Regarding the whole list of elements, each source of evidence could be rated on each element and even an overall summary rating could be developed. But this would be misleading. The rating and method of forming the overall scale would be fundamentally subjective and involve an implicit weighting. I prefer to admit that these elements all will be gauged and weighted subjectively and the final judgment about a proposition will be an intuitive synthesis--guided by method, to be sure, but no less intuitive.
Thus, the best I can do here is to make my sources of evidence and their parameters clear and to present my logic as explicitly as possible. Whatever biases or selectivity involved may therefore become evident to the reader.
* Scanned from Chapter 14 in R.J. Rummel, War, Power, Peace, 1979. For full reference to the book and the list of its contents in hypertext, click book. Typographical errors have been corrected, clarifications added, and style updated.1. See my Field Theory Evolving (1977), especially Chapter 16, for empirical tests of the analytic structure of field theory in international relations.
2. In the years when I considered myself a logical positivist (Rummel, 1976b), I had driven toward an axiomatic field theory from which theorems could be derived and tested. For the first such effort, see Rummel (1965), republished in (1977: Chapter 2). The last gasp of this effort was my status-field theory (1977: Chapter 9).

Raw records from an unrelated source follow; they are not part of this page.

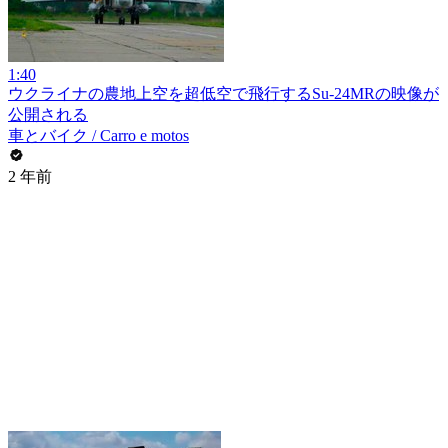
1:40
ウクライナの農地上空を超低空で飛行するSu-24MRの映像が
公開される
車とバイク / Carro e motos
2 年前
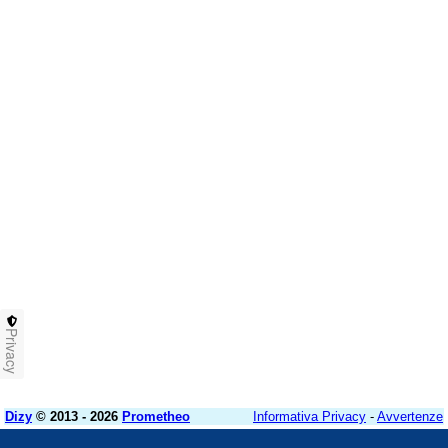
Privacy
Dizy
© 2013 - 2026
Prometheo
Informativa Privacy
-
Avvertenze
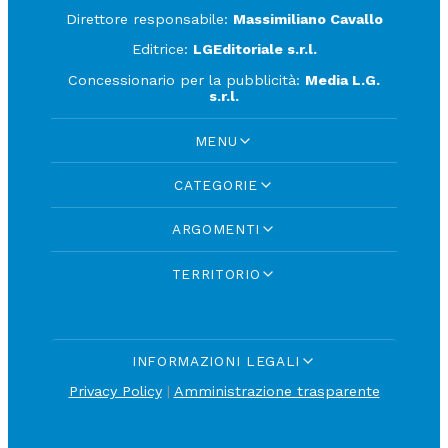
Direttore responsabile:
Massimiliano Cavallo
Editrice:
LGEditoriale s.r.l.
Concessionario per la pubblicità:
Media L.G.
s.r.l.
MENU
CATEGORIE
ARGOMENTI
TERRITORIO
INFORMAZIONI LEGALI
Privacy Policy
|
Amministrazione trasparente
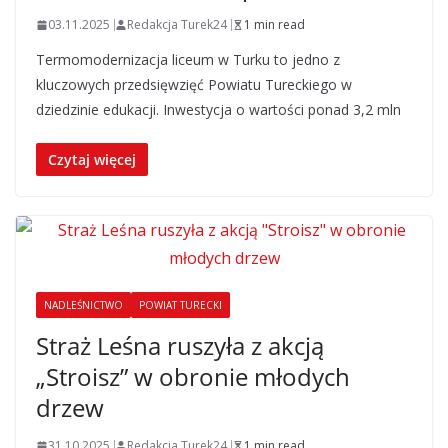
03.11.2025
Redakcja Turek24
1 min read
Termomodernizacja liceum w Turku to jedno z
kluczowych przedsięwzięć Powiatu Tureckiego w
dziedzinie edukacji. Inwestycja o wartości ponad 3,2 mln
Czytaj więcej
NADLEŚNICTWO
POWIAT TURECKI
Straż Leśna ruszyła z akcją
„Stroisz” w obronie młodych
drzew
31.10.2025
Redakcja Turek24
1 min read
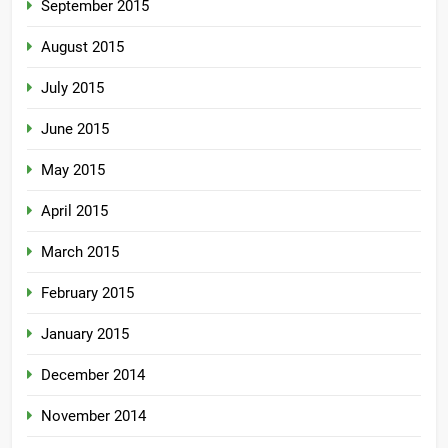
September 2015
August 2015
July 2015
June 2015
May 2015
April 2015
March 2015
February 2015
January 2015
December 2014
November 2014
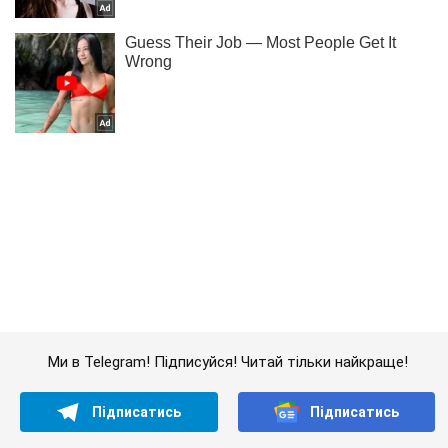
Ми в Telegram! Підписуйся! Читай тільки найкраще!
Підписатись
Підписатись
Вікінг який завжди...
Важливе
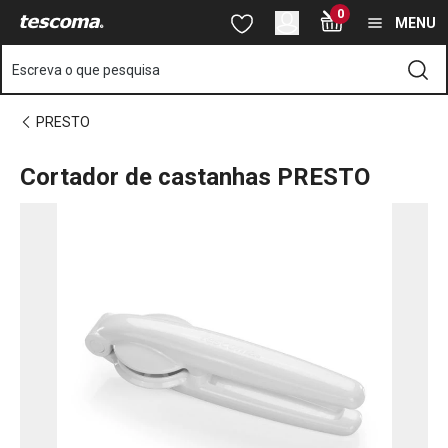
Está na página Cortador de castanhas PRESTO
0
Saltar para o conteúdo principal
Saltar para a navegação
Saltar para a pesquisa
MENU
Escreva o que pesquisa
PRESTO
Cortador de castanhas PRESTO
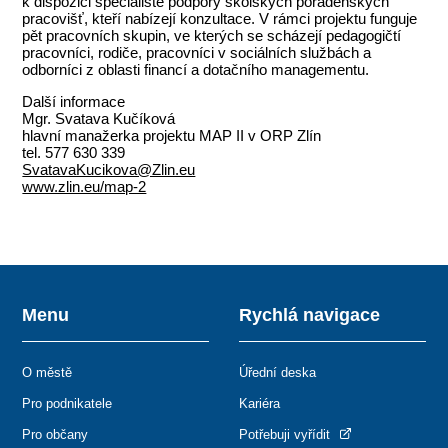
k dispozici specialisté podpory školských poradenských
pracovišť, kteří nabízejí konzultace. V rámci projektu funguje
pět pracovních skupin, ve kterých se scházejí pedagogičtí
pracovníci, rodiče, pracovníci v sociálních službách a
odborníci z oblasti financí a dotačního managementu.
Další informace
Mgr. Svatava Kučíková
hlavní manažerka projektu MAP II v ORP Zlín
tel. 577 630 339
SvatavaKucikova@Zlin.eu
www.zlin.eu/map-2
Menu
Rychlá navigace
O městě
Úřední deska
Pro podnikatele
Kariéra
Pro občany
Potřebuji vyřídit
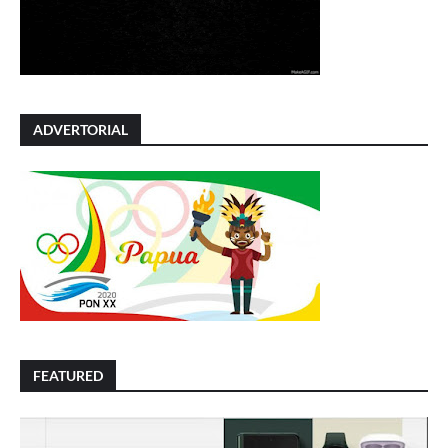
ADVERTORIAL
FEATURED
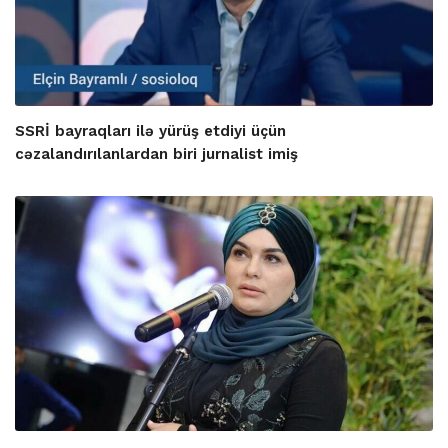
SSRİ bayraqları ilə yürüş etdiyi üçün
cəzalandırılanlardan biri jurnalist imiş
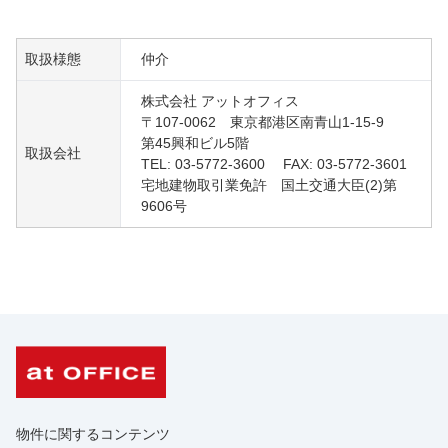
取扱様態
仲介
株式会社 アットオフィス
〒107-0062 東京都港区南青山1-15-9
第45興和ビル5階
取扱会社
TEL: 03-5772-3600 FAX: 03-5772-3601
宅地建物取引業免許 国土交通大臣(2)第
9606号
物件に関するコンテンツ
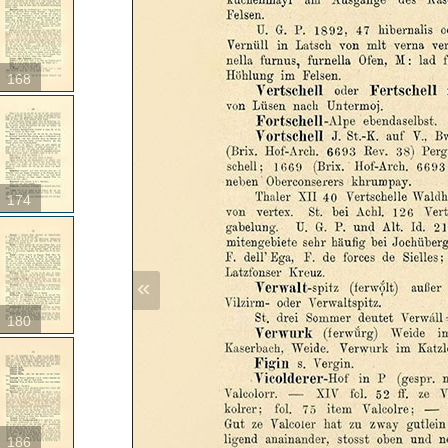
168
174
«
180
186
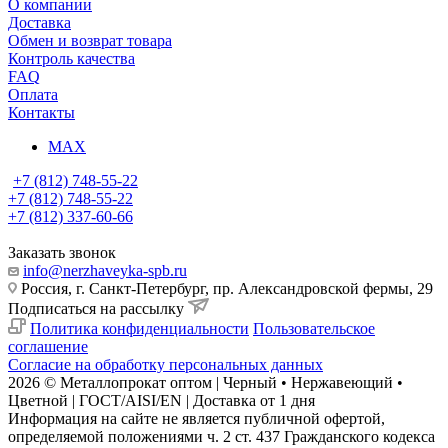
О компании
Доставка
Обмен и возврат товара
Контроль качества
FAQ
Оплата
Контакты
MAX
+7 (812) 748-55-22
+7 (812) 748-55-22
+7 (812) 337-60-66
Заказать звонок
info@nerzhaveyka-spb.ru
Россия, г. Санкт-Петербург, пр. Александровской фермы, 29
Подписаться на рассылку
Политика конфиденциальности
Пользовательское
соглашение
Согласие на обработку персональных данных
2026 © Металлопрокат оптом | Черный • Нержавеющий •
Цветной | ГОСТ/AISI/EN | Доставка от 1 дня
Информация на сайте не является публичной офертой,
определяемой положениями ч. 2 ст. 437 Гражданского кодекса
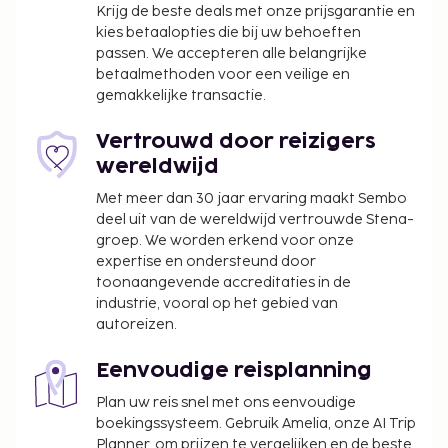
Krijg de beste deals met onze prijsgarantie en
kies betaalopties die bij uw behoeften
passen. We accepteren alle belangrijke
betaalmethoden voor een veilige en
gemakkelijke transactie.
Vertrouwd door reizigers
wereldwijd
Met meer dan 30 jaar ervaring maakt Sembo
deel uit van de wereldwijd vertrouwde Stena-
groep. We worden erkend voor onze
expertise en ondersteund door
toonaangevende accreditaties in de
industrie, vooral op het gebied van
autoreizen.
Eenvoudige reisplanning
Plan uw reis snel met ons eenvoudige
boekingssysteem. Gebruik Amelia, onze AI Trip
Planner, om prijzen te vergelijken en de beste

3. Reviews of the project are given in Hilton (1973), Seidelmann (1973), and Hoole and Zinnes (1976). For the autobiographical background, see Rummel (1976b). After 13 years, the project was terminated in June, 1975.
4. More precisely, the evidence is based on analyses in which time is an explicit or implicit variable. It is explicit if an actual time variable is used, say, in regression analysis. It is implicit if the data is organized and analyzed by time units, such as in a matrix of U.S.-U.S.S.R. negative communications for each year, 1946-1977.
5. There are some studies which do not fit easily into the table. Sample survey analyses, public opinion studies, or content analyses are classified as at the state level if assessing the attitudes, perceptions opinions, and the like of one or a number of states. If, however, these studies have analyzed such variables for a state toward a specific other, they are considered dyadic. The classification is made easier if it is kept in mind that the focus is not on attitudes, perceptions, or opinions, per se, but on what they manifest about cases, states, dyads, or systems.
6. This is more than a statistical degree-of-freedom question, which is only concerned with the number of cases versus the restraints of the statistical techniques used and the number of variables. Keeping techniques and variables constant, a study involving 22 wars spread through three centuries may be far more important than one of 22 incidents of military violence in 197 1.